_Records to process:_

────────────────

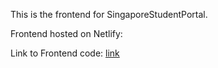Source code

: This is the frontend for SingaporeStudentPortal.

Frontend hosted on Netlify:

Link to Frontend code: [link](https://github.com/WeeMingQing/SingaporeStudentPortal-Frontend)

────────────────

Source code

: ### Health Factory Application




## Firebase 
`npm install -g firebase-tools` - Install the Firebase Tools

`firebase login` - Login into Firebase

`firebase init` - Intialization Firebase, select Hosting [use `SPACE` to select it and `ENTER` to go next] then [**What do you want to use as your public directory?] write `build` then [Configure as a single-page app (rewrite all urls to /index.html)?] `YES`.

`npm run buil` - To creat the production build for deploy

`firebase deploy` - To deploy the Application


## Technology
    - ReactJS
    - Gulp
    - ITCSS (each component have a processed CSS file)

────────────────

_Activity:_ Set down the rows from the line containing "deploy the Application" through the line containing "- ITCSS (each", reproducing each line precisely as it appears.

_Written solution:_
`firebase deploy` - To deploy the Application


## Technology
    - ReactJS
    - Gulp
    - ITCSS (each component have a processed CSS file)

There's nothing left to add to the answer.